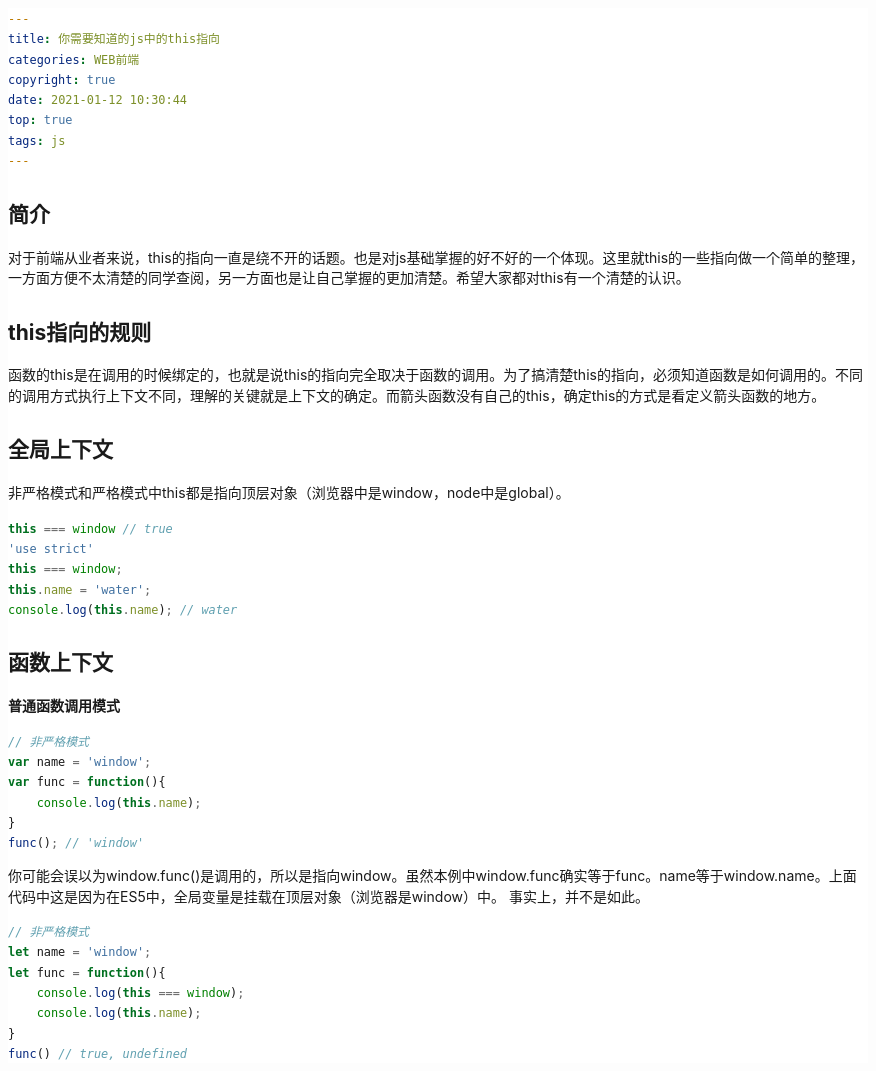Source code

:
 ```yaml
---
title: 你需要知道的js中的this指向
categories: WEB前端
copyright: true
date: 2021-01-12 10:30:44
top: true
tags: js
---
```


## 简介

对于前端从业者来说，this的指向一直是绕不开的话题。也是对js基础掌握的好不好的一个体现。这里就this的一些指向做一个简单的整理，一方面方便不太清楚的同学查阅，另一方面也是让自己掌握的更加清楚。希望大家都对this有一个清楚的认识。

## this指向的规则

函数的this是在调用的时候绑定的，也就是说this的指向完全取决于函数的调用。为了搞清楚this的指向，必须知道函数是如何调用的。不同的调用方式执行上下文不同，理解的关键就是上下文的确定。而箭头函数没有自己的this，确定this的方式是看定义箭头函数的地方。

## 全局上下文

非严格模式和严格模式中this都是指向顶层对象（浏览器中是window，node中是global）。

```js
this === window // true
'use strict'
this === window;
this.name = 'water';
console.log(this.name); // water
```

## 函数上下文

**普通函数调用模式**

```js
// 非严格模式
var name = 'window';
var func = function(){
    console.log(this.name);
}
func(); // 'window'
```

你可能会误以为window.func()是调用的，所以是指向window。虽然本例中window.func确实等于func。name等于window.name。上面代码中这是因为在ES5中，全局变量是挂载在顶层对象（浏览器是window）中。
事实上，并不是如此。

```js
// 非严格模式
let name = 'window';
let func = function(){
    console.log(this === window);
    console.log(this.name);
}
func() // true, undefined
```
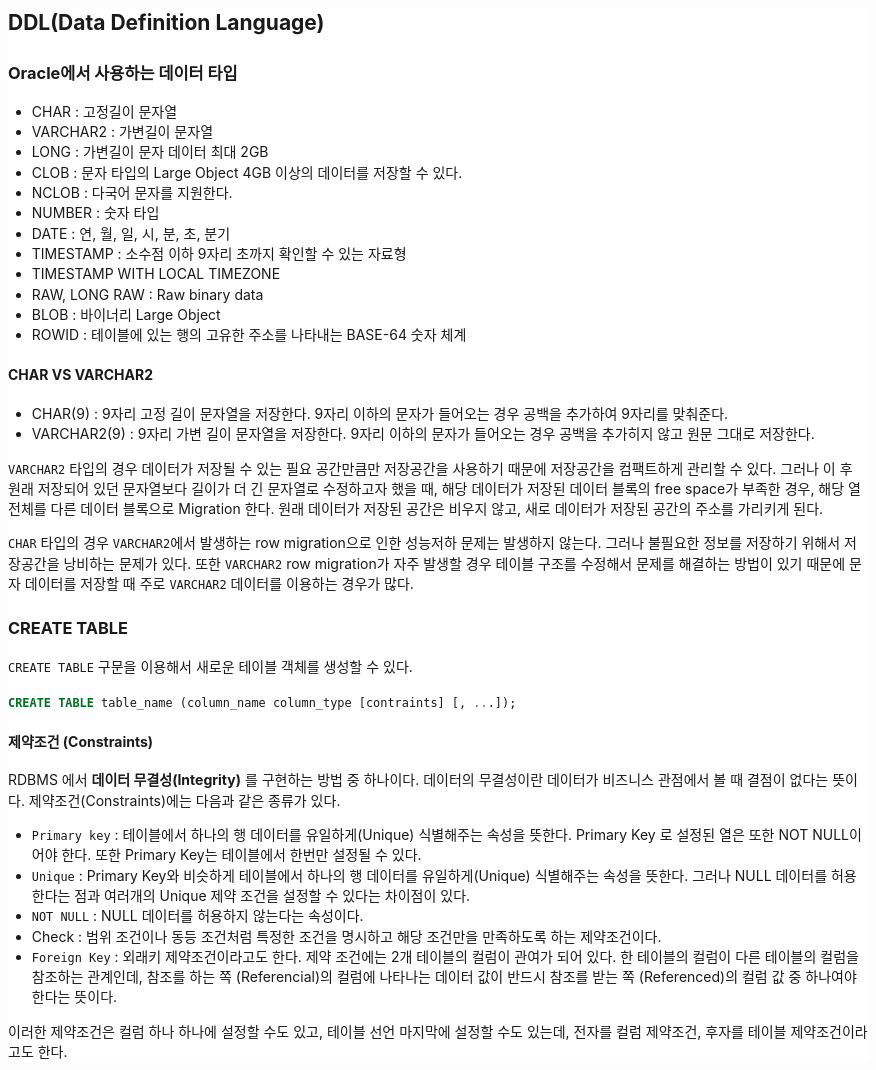## DDL(Data Definition Language)

### Oracle에서 사용하는 데이터 타입

- CHAR : 고정길이 문자열
- VARCHAR2 : 가변길이 문자열
- LONG : 가변길이 문자 데이터 최대 2GB
- CLOB : 문자 타입의 Large Object 4GB 이상의 데이터를 저장할 수 있다.
- NCLOB : 다국어 문자를 지원한다.
- NUMBER : 숫자 타입
- DATE : 연, 월, 일, 시, 분, 초, 분기
- TIMESTAMP : 소수점 이하 9자리 초까지 확인할 수 있는 자료형
- TIMESTAMP WITH LOCAL TIMEZONE
- RAW, LONG RAW : Raw binary data
- BLOB : 바이너리 Large Object
- ROWID : 테이블에 있는 행의 고유한 주소를 나타내는 BASE-64 숫자 체계

#### CHAR VS VARCHAR2

- CHAR(9) : 9자리 고정 길이 문자열을 저장한다. 9자리 이하의 문자가 들어오는 경우 공백을 추가하여 9자리를 맞춰준다.
- VARCHAR2(9) : 9자리 가변 길이 문자열을 저장한다. 9자리 이하의 문자가 들어오는 경우 공백을 추가히지 않고 원문 그대로 저장한다.

`VARCHAR2` 타입의 경우 데이터가 저장될 수 있는 필요 공간만큼만 저장공간을 사용하기 때문에 저장공간을 컴팩트하게 관리할 수 있다. 그러나 이 후 원래 저장되어 있던 문자열보다 길이가 더 긴 문자열로 수정하고자 했을 때, 해당 데이터가 저장된 데이터 블록의 free space가 부족한 경우, 해당 열 전체를 다른 데이터 블록으로 Migration 한다. 원래 데이터가 저장된 공간은 비우지 않고, 새로 데이터가 저장된 공간의 주소를 가리키게 된다.

`CHAR` 타입의 경우 `VARCHAR2`에서 발생하는 row migration으로 인한 성능저하 문제는 발생하지 않는다. 그러나 불필요한 정보를 저장하기 위해서 저장공간을 낭비하는 문제가 있다. 또한 `VARCHAR2` row migration가 자주 발생할 경우 테이블 구조를 수정해서 문제를 해결하는 방법이 있기 때문에 문자 데이터를 저장할 때 주로 `VARCHAR2` 데이터를 이용하는 경우가 많다.

### CREATE TABLE

`CREATE TABLE` 구문을 이용해서 새로운 테이블 객체를 생성할 수 있다.

```sql
CREATE TABLE table_name (column_name column_type [contraints] [, ...]);
```

#### 제약조건 (Constraints)

RDBMS 에서 **데이터 무결성(Integrity)** 를 구현하는 방법 중 하나이다. 데이터의 무결성이란 데이터가 비즈니스 관점에서 볼 때 결점이 없다는 뜻이다. 제약조건(Constraints)에는 다음과 같은 종류가 있다.

- `Primary key` : 테이블에서 하나의 행 데이터를 유일하게(Unique) 식별해주는 속성을 뜻한다. Primary Key 로 설정된 열은 또한 NOT NULL이어야 한다. 또한 Primary Key는 테이블에서 한번만 설정될 수 있다.
- `Unique` : Primary Key와 비슷하게 테이블에서 하나의 행 데이터를 유일하게(Unique) 식별해주는 속성을 뜻한다. 그러나 NULL 데이터를 허용한다는 점과 여러개의 Unique 제약 조건을 설정할 수 있다는 차이점이 있다.
- `NOT NULL` : NULL 데이터를 허용하지 않는다는 속성이다.
- Check : 범위 조건이나 동등 조건처럼 특정한 조건을 명시하고 해당 조건만을 만족하도록 하는 제약조건이다.
- `Foreign Key` : 외래키 제약조건이라고도 한다. 제약 조건에는 2개 테이블의 컬럼이 관여가 되어 있다. 한 테이블의 컬럼이 다른 테이블의 컬럼을 참조하는 관계인데, 참조를 하는 쪽 (Referencial)의 컬럼에 나타나는 데이터 값이 반드시 참조를 받는 쪽 (Referenced)의 컬럼 값 중 하나여야 한다는 뜻이다.

이러한 제약조건은 컬럼 하나 하나에 설정할 수도 있고, 테이블 선언 마지막에 설정할 수도 있는데, 전자를 컬럼 제약조건, 후자를 테이블 제약조건이라고도 한다.
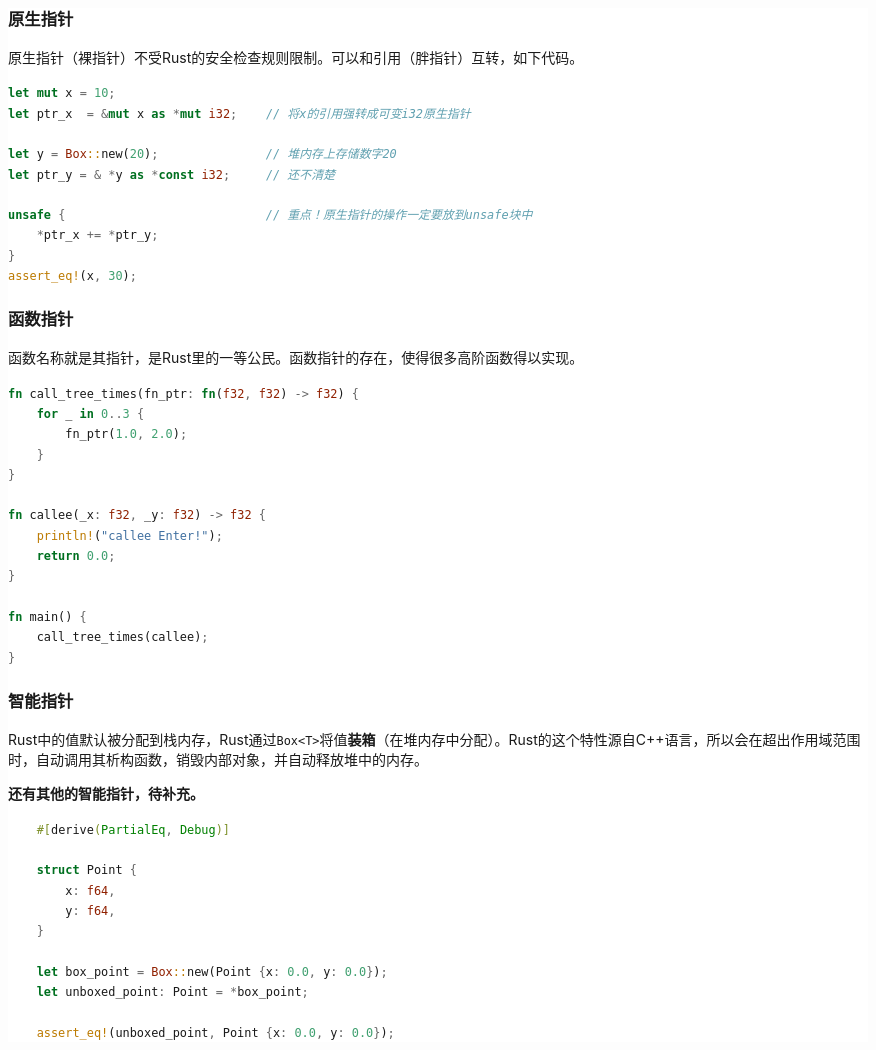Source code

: 



### 原生指针

原生指针（裸指针）不受Rust的安全检查规则限制。可以和引用（胖指针）互转，如下代码。

```rust
let mut x = 10;
let ptr_x  = &mut x as *mut i32;	// 将x的引用强转成可变i32原生指针

let y = Box::new(20);				// 堆内存上存储数字20 
let ptr_y = & *y as *const i32;		// 还不清楚

unsafe {							// 重点！原生指针的操作一定要放到unsafe块中
    *ptr_x += *ptr_y;
}
assert_eq!(x, 30);
```



### 函数指针

函数名称就是其指针，是Rust里的一等公民。函数指针的存在，使得很多高阶函数得以实现。

```rust
fn call_tree_times(fn_ptr: fn(f32, f32) -> f32) {
    for _ in 0..3 {
        fn_ptr(1.0, 2.0);
    }
}

fn callee(_x: f32, _y: f32) -> f32 {
    println!("callee Enter!");
    return 0.0;
}

fn main() {
    call_tree_times(callee);
}
```





### 智能指针

Rust中的值默认被分配到栈内存，Rust通过`Box<T>`将值**装箱**（在堆内存中分配）。Rust的这个特性源自C++语言，所以会在超出作用域范围时，自动调用其析构函数，销毁内部对象，并自动释放堆中的内存。

**还有其他的智能指针，待补充。**

```rust
    #[derive(PartialEq, Debug)]

    struct Point {
        x: f64,
        y: f64,
    }

    let box_point = Box::new(Point {x: 0.0, y: 0.0});
    let unboxed_point: Point = *box_point;

    assert_eq!(unboxed_point, Point {x: 0.0, y: 0.0});
```


  [^1]: `Const`，只能使用支持CTFE（Compile-Time Function Evaluation）的表达式
[^2]: trait本身是可以继承的，而且可以多重继承。但是这种继承实际上代表一种限制，也就是说`trait A: B`，代表的是任何类型实现了A都必须实现B。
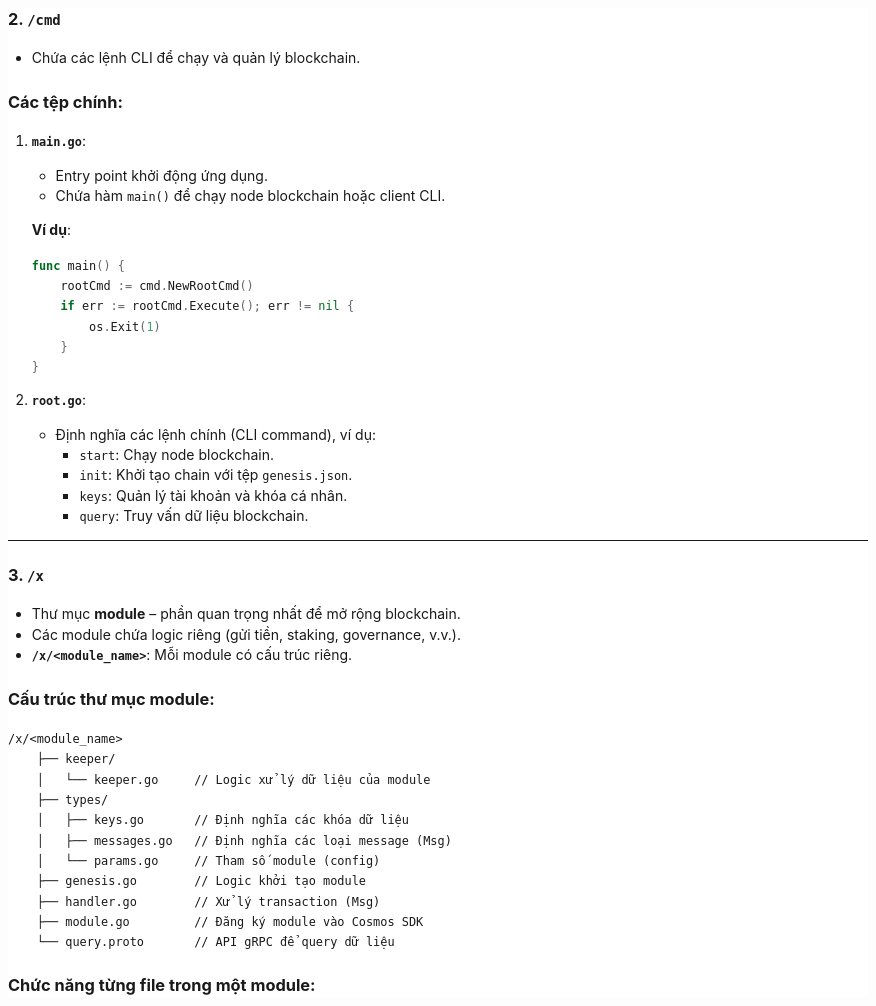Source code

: 
### **2. `/cmd`**

- Chứa các lệnh CLI để chạy và quản lý blockchain.

### Các tệp chính:

1. **`main.go`**:
    - Entry point khởi động ứng dụng.
    - Chứa hàm `main()` để chạy node blockchain hoặc client CLI.
    
    **Ví dụ**:
    
    ```go
    func main() {
        rootCmd := cmd.NewRootCmd()
        if err := rootCmd.Execute(); err != nil {
            os.Exit(1)
        }
    }
    
    ```
    
2. **`root.go`**:
    - Định nghĩa các lệnh chính (CLI command), ví dụ:
        - `start`: Chạy node blockchain.
        - `init`: Khởi tạo chain với tệp `genesis.json`.
        - `keys`: Quản lý tài khoản và khóa cá nhân.
        - `query`: Truy vấn dữ liệu blockchain.

---

### **3. `/x`**

- Thư mục **module** – phần quan trọng nhất để mở rộng blockchain.
- Các module chứa logic riêng (gửi tiền, staking, governance, v.v.).
- **`/x/<module_name>`**: Mỗi module có cấu trúc riêng.

### Cấu trúc thư mục module:

```
/x/<module_name>
    ├── keeper/
    │   └── keeper.go     // Logic xử lý dữ liệu của module
    ├── types/
    │   ├── keys.go       // Định nghĩa các khóa dữ liệu
    │   ├── messages.go   // Định nghĩa các loại message (Msg)
    │   └── params.go     // Tham số module (config)
    ├── genesis.go        // Logic khởi tạo module
    ├── handler.go        // Xử lý transaction (Msg)
    ├── module.go         // Đăng ký module vào Cosmos SDK
    └── query.proto       // API gRPC để query dữ liệu
```

### **Chức năng từng file trong một module:**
------------------------------
__PROBLEM STATEMENT__
Working from the entries above, return all lines that contain "liệu".

__RESULT FOR THIS EXERCISE__
        - `query`: Truy vấn dữ liệu blockchain.
    │   └── keeper.go     // Logic xử lý dữ liệu của module
    │   ├── keys.go       // Định nghĩa các khóa dữ liệu
    └── query.proto       // API gRPC để query dữ liệu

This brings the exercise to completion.